Truly40 I think Thetallesttower has nailed the description of your relationship.

It's the "adoring of the OW" that annoys me. It just sounds so immature. So Mills & Boon. He has responsibilities: older DC, younger DC, a wife whom he convinced to become a SAHM taking her out of her career at a key moment, elderly (I assume) parents, and a job as a Managing Director. None of these responsibilities go away if he walks out of his marriage to adore the OW.

Your DH needs to wake up and smell the coffee. Or, as I prefer to put it (excuse me) to grow the fuck up.

hookedonchoc · 15/04/2014 10:01

Truly your thread makes me so angry on your behalf. I never say ltb but in this case I make an exception. This man only wants what he cannot have and what he can have holds no value to him. He seems incapable of forming a long term adult relationship, and I cannot see any happy future for anyone with him. I am so sorry.

patothechiefexec · 15/04/2014 10:06

He's concerned that he may resent me for giving up this OW that he "completely and utterly adores".

Fuck fuck the fuckity fuck off then.

It started to sound like some of the advice upthread was starting to sink in. That comment makes me very angry on your behalf.

Your role in this first and foremost is to take care of yourself and your children. Start making plans for when he leaves because if he doesn't leave shortly he will sometime in the not too distant future. You cannot rely on him. Write yourself a mission statement or find a song that embodies the very best you (i.e. strong, independent, resourceful, capable, smart, attractive, etc.) and repeat it to yourself often.
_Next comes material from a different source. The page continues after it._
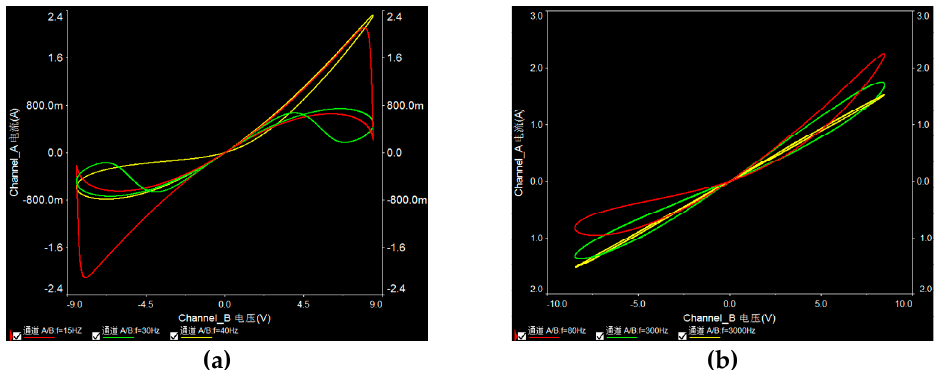
Figure 3. Multisim simulations of pinched hysteresis loops of the AM emulator under an applied sinusoidal input with different frequencies: ( a ) f = 15 Hz, f = 3 0 Hz, and f = 40 Hz; ( b ) f = 80 Hz, f = 300 Hz, and f = 3000 Hz.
His role in this is to start trying very hard to win you back. By this, I mean he needs to be making plans job wise. He cannot continue to work this woman otherwise everything will die down and they will fall back into bad habits. He won't be able to leave her alone if he completely and utterly adores her.

Also, you need to get to get tough. He caused the problem so pretty much all the action in resolving this needs to come from him. I wouldn't be helping him to be honest. Sounds like he is someone senior workwise so he will be used to tough talking and making things happen. If he cares enough that is... Time will tell.

Please take the advice on this thread. Pretty much everyone is telling you to do the same thing. I was cheated on by an XP and clung on to the relationship in an attempt to make it work. It didn't and I wasted a lot of time and energy. Sadly, I didn't have Mumsnet but I have read a lot of threads on the Relationships board and I realise what I should have done in hindsight. I wouldn't pussyfoot around now.

willitbe · 15/04/2014 10:08

He needs to want to fight to get you back, he can't do this while besotted with another woman. Beware, listen to your own concerns and instincts.